The DBISAM/ElevateDB, ZIP file deletion, VirtualBOX VDI Compact works as:
a.) It locks the original file/table.
b.) Copy remaining elements to new (first empty) file.
c.) Then it removes old file, and use new.
In this case we need only very limited empty space (3-4 GB), and the operation is much faster (because of less HDD operation).

Please help me, how the PGSQL full vacuum works internally? (1., 2. case, or something else)

How we (and the clients) prepare to this operation?
We must know it to avoid disk out problems, and too much off-time.

Thank you for your help!

Best regards
   dd

Re: Vacuum very big table - how the full vacuum works in background/internally?

От
Luca Ferrari
Дата:
On Thu, Oct 17, 2019 at 5:10 PM Durumdara <durumdara@gmail.com> wrote:
> Please help me, how the PGSQL full vacuum works internally? (1., 2. case, or something else)
>

As far as I know a VACUUM FULL will rewrite the whole table without
inserting (and therefore deleting later) not visible tuples. I would
be quite surprised of it duplicating the table and removing after the
tuples.
Surely it is a very invasive command that locks the table and requires I/O.

> How we (and the clients) prepare to this operation?
> We must know it to avoid disk out problems, and too much off-time.

The best guess is that you are going to need almost the double of the
table size. Since you said that autovacuum is preventing the table to
grow, it could mean all the reclaimed space has been consumed by other
tuples, so I'm not sure vacuum full can provide you space.
Have you looked at pg_stat_user_tables to see the dead tuples fraction?

Luca



Re: Vacuum very big table - how the full vacuum works in background/internally?

От
Michael Lewis
Дата:
We must know it to avoid disk out problems, and too much off-time.

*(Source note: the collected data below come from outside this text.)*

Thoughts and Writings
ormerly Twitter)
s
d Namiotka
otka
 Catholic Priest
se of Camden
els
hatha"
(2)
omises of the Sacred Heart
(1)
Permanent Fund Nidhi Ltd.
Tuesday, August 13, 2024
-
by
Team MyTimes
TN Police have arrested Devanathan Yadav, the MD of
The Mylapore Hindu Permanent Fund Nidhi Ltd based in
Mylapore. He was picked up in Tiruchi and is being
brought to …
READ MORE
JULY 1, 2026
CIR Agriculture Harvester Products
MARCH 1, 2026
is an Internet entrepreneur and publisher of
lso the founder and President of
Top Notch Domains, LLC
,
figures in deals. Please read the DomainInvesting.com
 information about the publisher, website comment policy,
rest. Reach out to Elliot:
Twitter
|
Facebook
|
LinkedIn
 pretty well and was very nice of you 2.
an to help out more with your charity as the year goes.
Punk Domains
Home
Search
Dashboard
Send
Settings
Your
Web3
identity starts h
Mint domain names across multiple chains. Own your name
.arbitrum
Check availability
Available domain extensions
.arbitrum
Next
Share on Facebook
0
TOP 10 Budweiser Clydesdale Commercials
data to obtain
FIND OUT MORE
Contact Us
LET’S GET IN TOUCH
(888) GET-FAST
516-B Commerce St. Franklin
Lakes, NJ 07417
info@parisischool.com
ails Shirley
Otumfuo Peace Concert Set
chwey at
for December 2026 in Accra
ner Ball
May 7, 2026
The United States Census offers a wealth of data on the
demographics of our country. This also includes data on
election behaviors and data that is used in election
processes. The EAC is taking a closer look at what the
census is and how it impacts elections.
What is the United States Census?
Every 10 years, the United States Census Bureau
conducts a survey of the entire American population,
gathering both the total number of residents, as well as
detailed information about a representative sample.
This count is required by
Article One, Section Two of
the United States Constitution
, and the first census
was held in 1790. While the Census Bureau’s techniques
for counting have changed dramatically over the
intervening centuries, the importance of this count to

You may be interested in this extension- https://github.com/reorg/pg_repack

Re: Vacuum very big table - how the full vacuum works in background/internally?

От
Durumdara
Дата:
Hello!

We solved it. The VACUUM full finished fast on pg_largeobject, because we deleted 98% of big largeobject (ours) before.
And it worked as zip deletion - it created a new file and copied only living records, which was fast (3 GB vs. 80 GB).

Thanks

dd

Luca Ferrari <fluca1978@gmail.com> ezt írta (időpont: 2019. okt. 17., Cs, 17:43):
On Thu, Oct 17, 2019 at 5:10 PM Durumdara <durumdara@gmail.com> wrote:
> Please help me, how the PGSQL full vacuum works internally? (1., 2. case, or something else)
>

As far as I know a VACUUM FULL will rewrite the whole table without
inserting (and therefore deleting later) not visible tuples. I would
be quite surprised of it duplicating the table and removing after the
tuples.
Surely it is a very invasive command that locks the table and requires I/O.

> How we (and the clients) prepare to this operation?
> We must know it to avoid disk out problems, and too much off-time.

The best guess is that you are going to need almost the double of the
table size. Since you said that autovacuum is preventing the table to
grow, it could mean all the reclaimed space has been consumed by other
tuples, so I'm not sure vacuum full can provide you space.
Have you looked at pg_stat_user_tables to see the dead tuples fraction?

Luca